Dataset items
- - -
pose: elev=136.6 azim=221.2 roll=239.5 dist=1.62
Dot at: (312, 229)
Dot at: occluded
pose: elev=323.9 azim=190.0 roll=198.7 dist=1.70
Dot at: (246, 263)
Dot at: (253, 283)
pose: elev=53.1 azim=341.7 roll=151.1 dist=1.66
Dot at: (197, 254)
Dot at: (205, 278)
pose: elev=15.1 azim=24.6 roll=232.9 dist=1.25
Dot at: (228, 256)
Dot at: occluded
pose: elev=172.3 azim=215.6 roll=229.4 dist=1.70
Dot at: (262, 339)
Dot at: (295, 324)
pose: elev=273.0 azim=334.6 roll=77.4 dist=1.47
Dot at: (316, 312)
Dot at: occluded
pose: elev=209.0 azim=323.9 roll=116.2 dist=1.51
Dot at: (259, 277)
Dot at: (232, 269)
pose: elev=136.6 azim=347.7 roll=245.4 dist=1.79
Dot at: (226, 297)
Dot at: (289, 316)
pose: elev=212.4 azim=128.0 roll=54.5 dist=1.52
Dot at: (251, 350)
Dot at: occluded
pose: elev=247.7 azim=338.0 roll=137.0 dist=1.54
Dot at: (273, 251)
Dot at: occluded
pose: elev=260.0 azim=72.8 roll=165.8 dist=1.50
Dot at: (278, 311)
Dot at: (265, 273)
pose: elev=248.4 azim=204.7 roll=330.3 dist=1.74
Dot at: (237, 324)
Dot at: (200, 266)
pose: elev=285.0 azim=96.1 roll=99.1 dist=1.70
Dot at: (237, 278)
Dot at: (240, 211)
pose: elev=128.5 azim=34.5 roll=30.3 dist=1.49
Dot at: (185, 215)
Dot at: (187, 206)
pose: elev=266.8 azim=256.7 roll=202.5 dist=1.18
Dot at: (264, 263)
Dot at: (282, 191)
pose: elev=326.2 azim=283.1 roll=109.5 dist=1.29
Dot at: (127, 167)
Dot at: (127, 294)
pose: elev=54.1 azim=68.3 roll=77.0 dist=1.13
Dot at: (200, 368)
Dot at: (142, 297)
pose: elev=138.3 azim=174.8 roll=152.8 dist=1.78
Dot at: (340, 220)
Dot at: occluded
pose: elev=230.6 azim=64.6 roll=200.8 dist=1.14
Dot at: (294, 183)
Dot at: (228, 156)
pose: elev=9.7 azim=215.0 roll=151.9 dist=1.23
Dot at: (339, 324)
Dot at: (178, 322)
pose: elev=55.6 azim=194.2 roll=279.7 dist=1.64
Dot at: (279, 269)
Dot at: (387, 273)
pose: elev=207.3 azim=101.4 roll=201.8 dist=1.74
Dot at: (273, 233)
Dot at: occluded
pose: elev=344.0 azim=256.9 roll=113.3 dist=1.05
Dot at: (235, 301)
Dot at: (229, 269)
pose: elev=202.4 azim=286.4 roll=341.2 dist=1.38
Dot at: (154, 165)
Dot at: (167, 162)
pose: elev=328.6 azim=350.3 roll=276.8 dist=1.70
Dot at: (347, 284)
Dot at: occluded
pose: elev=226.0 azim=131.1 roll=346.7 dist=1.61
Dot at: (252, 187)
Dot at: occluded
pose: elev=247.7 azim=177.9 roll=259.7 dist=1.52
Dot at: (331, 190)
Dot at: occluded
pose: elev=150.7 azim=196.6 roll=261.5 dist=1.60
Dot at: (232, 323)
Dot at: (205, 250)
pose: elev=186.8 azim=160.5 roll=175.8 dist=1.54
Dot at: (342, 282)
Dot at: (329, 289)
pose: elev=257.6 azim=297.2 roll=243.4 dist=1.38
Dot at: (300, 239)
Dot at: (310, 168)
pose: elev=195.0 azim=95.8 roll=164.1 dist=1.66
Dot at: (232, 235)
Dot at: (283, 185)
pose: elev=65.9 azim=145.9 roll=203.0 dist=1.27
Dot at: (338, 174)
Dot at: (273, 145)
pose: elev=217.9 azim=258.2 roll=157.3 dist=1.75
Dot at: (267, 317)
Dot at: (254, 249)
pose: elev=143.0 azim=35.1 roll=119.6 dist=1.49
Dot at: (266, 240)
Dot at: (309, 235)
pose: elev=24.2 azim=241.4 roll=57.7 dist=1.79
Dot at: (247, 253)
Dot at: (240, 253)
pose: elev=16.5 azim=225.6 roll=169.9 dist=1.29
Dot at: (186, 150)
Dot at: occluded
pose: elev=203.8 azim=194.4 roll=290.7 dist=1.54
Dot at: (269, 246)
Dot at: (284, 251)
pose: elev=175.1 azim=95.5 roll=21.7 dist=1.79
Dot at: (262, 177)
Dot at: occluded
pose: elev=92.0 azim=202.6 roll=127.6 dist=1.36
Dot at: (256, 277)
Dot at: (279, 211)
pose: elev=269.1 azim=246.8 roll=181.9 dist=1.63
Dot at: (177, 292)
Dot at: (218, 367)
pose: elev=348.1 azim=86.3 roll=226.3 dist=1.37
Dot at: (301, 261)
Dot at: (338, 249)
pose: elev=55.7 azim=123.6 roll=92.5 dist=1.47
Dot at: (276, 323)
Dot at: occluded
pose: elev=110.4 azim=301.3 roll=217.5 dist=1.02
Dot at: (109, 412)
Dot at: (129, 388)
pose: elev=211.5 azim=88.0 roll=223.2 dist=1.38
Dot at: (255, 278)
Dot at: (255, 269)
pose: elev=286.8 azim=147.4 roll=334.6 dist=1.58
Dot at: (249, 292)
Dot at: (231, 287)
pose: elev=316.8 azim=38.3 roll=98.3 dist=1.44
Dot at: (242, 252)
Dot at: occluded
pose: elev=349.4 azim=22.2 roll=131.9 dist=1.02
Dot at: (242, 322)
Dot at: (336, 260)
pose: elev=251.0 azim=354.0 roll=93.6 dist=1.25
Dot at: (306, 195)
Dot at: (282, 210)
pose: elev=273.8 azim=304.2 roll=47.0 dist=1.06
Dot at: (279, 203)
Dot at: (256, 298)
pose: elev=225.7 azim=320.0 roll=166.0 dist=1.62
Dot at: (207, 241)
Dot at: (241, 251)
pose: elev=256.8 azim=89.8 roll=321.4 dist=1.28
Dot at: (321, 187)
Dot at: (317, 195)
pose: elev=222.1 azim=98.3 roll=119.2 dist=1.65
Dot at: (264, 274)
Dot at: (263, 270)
- - -
### [DO THIS]
Edit every one of the records so that each "pose" becomes "camera", with nothing else changed.

### [RESULT BELOW]
camera: elev=136.6 azim=221.2 roll=239.5 dist=1.62
Dot at: (312, 229)
Dot at: occluded
camera: elev=323.9 azim=190.0 roll=198.7 dist=1.70
Dot at: (246, 263)
Dot at: (253, 283)
camera: elev=53.1 azim=341.7 roll=151.1 dist=1.66
Dot at: (197, 254)
Dot at: (205, 278)
camera: elev=15.1 azim=24.6 roll=232.9 dist=1.25
Dot at: (228, 256)
Dot at: occluded
camera: elev=172.3 azim=215.6 roll=229.4 dist=1.70
Dot at: (262, 339)
Dot at: (295, 324)
camera: elev=273.0 azim=334.6 roll=77.4 dist=1.47
Dot at: (316, 312)
Dot at: occluded
camera: elev=209.0 azim=323.9 roll=116.2 dist=1.51
Dot at: (259, 277)
Dot at: (232, 269)
camera: elev=136.6 azim=347.7 roll=245.4 dist=1.79
Dot at: (226, 297)
Dot at: (289, 316)
camera: elev=212.4 azim=128.0 roll=54.5 dist=1.52
Dot at: (251, 350)
Dot at: occluded
camera: elev=247.7 azim=338.0 roll=137.0 dist=1.54
Dot at: (273, 251)
Dot at: occluded
camera: elev=260.0 azim=72.8 roll=165.8 dist=1.50
Dot at: (278, 311)
Dot at: (265, 273)
camera: elev=248.4 azim=204.7 roll=330.3 dist=1.74
Dot at: (237, 324)
Dot at: (200, 266)
camera: elev=285.0 azim=96.1 roll=99.1 dist=1.70
Dot at: (237, 278)
Dot at: (240, 211)
camera: elev=128.5 azim=34.5 roll=30.3 dist=1.49
Dot at: (185, 215)
Dot at: (187, 206)
camera: elev=266.8 azim=256.7 roll=202.5 dist=1.18
Dot at: (264, 263)
Dot at: (282, 191)
camera: elev=326.2 azim=283.1 roll=109.5 dist=1.29
Dot at: (127, 167)
Dot at: (127, 294)
camera: elev=54.1 azim=68.3 roll=77.0 dist=1.13
Dot at: (200, 368)
Dot at: (142, 297)
camera: elev=138.3 azim=174.8 roll=152.8 dist=1.78
Dot at: (340, 220)
Dot at: occluded
camera: elev=230.6 azim=64.6 roll=200.8 dist=1.14
Dot at: (294, 183)
Dot at: (228, 156)
camera: elev=9.7 azim=215.0 roll=151.9 dist=1.23
Dot at: (339, 324)
Dot at: (178, 322)
camera: elev=55.6 azim=194.2 roll=279.7 dist=1.64
Dot at: (279, 269)
Dot at: (387, 273)
camera: elev=207.3 azim=101.4 roll=201.8 dist=1.74
Dot at: (273, 233)
Dot at: occluded
camera: elev=344.0 azim=256.9 roll=113.3 dist=1.05
Dot at: (235, 301)
Dot at: (229, 269)
camera: elev=202.4 azim=286.4 roll=341.2 dist=1.38
Dot at: (154, 165)
Dot at: (167, 162)
camera: elev=328.6 azim=350.3 roll=276.8 dist=1.70
Dot at: (347, 284)
Dot at: occluded
camera: elev=226.0 azim=131.1 roll=346.7 dist=1.61
Dot at: (252, 187)
Dot at: occluded
camera: elev=247.7 azim=177.9 roll=259.7 dist=1.52
Dot at: (331, 190)
Dot at: occluded
camera: elev=150.7 azim=196.6 roll=261.5 dist=1.60
Dot at: (232, 323)
Dot at: (205, 250)
camera: elev=186.8 azim=160.5 roll=175.8 dist=1.54
Dot at: (342, 282)
Dot at: (329, 289)
camera: elev=257.6 azim=297.2 roll=243.4 dist=1.38
Dot at: (300, 239)
Dot at: (310, 168)
camera: elev=195.0 azim=95.8 roll=164.1 dist=1.66
Dot at: (232, 235)
Dot at: (283, 185)
camera: elev=65.9 azim=145.9 roll=203.0 dist=1.27
Dot at: (338, 174)
Dot at: (273, 145)
camera: elev=217.9 azim=258.2 roll=157.3 dist=1.75
Dot at: (267, 317)
Dot at: (254, 249)
camera: elev=143.0 azim=35.1 roll=119.6 dist=1.49
Dot at: (266, 240)
Dot at: (309, 235)
camera: elev=24.2 azim=241.4 roll=57.7 dist=1.79
Dot at: (247, 253)
Dot at: (240, 253)
camera: elev=16.5 azim=225.6 roll=169.9 dist=1.29
Dot at: (186, 150)
Dot at: occluded
camera: elev=203.8 azim=194.4 roll=290.7 dist=1.54
Dot at: (269, 246)
Dot at: (284, 251)
camera: elev=175.1 azim=95.5 roll=21.7 dist=1.79
Dot at: (262, 177)
Dot at: occluded
camera: elev=92.0 azim=202.6 roll=127.6 dist=1.36
Dot at: (256, 277)
Dot at: (279, 211)
camera: elev=269.1 azim=246.8 roll=181.9 dist=1.63
Dot at: (177, 292)
Dot at: (218, 367)
camera: elev=348.1 azim=86.3 roll=226.3 dist=1.37
Dot at: (301, 261)
Dot at: (338, 249)
camera: elev=55.7 azim=123.6 roll=92.5 dist=1.47
Dot at: (276, 323)
Dot at: occluded
camera: elev=110.4 azim=301.3 roll=217.5 dist=1.02
Dot at: (109, 412)
Dot at: (129, 388)
camera: elev=211.5 azim=88.0 roll=223.2 dist=1.38
Dot at: (255, 278)
Dot at: (255, 269)
camera: elev=286.8 azim=147.4 roll=334.6 dist=1.58
Dot at: (249, 292)
Dot at: (231, 287)
camera: elev=316.8 azim=38.3 roll=98.3 dist=1.44
Dot at: (242, 252)
Dot at: occluded
camera: elev=349.4 azim=22.2 roll=131.9 dist=1.02
Dot at: (242, 322)
Dot at: (336, 260)
camera: elev=251.0 azim=354.0 roll=93.6 dist=1.25
Dot at: (306, 195)
Dot at: (282, 210)
camera: elev=273.8 azim=304.2 roll=47.0 dist=1.06
Dot at: (279, 203)
Dot at: (256, 298)
camera: elev=225.7 azim=320.0 roll=166.0 dist=1.62
Dot at: (207, 241)
Dot at: (241, 251)
camera: elev=256.8 azim=89.8 roll=321.4 dist=1.28
Dot at: (321, 187)
Dot at: (317, 195)
camera: elev=222.1 azim=98.3 roll=119.2 dist=1.65
Dot at: (264, 274)
Dot at: (263, 270)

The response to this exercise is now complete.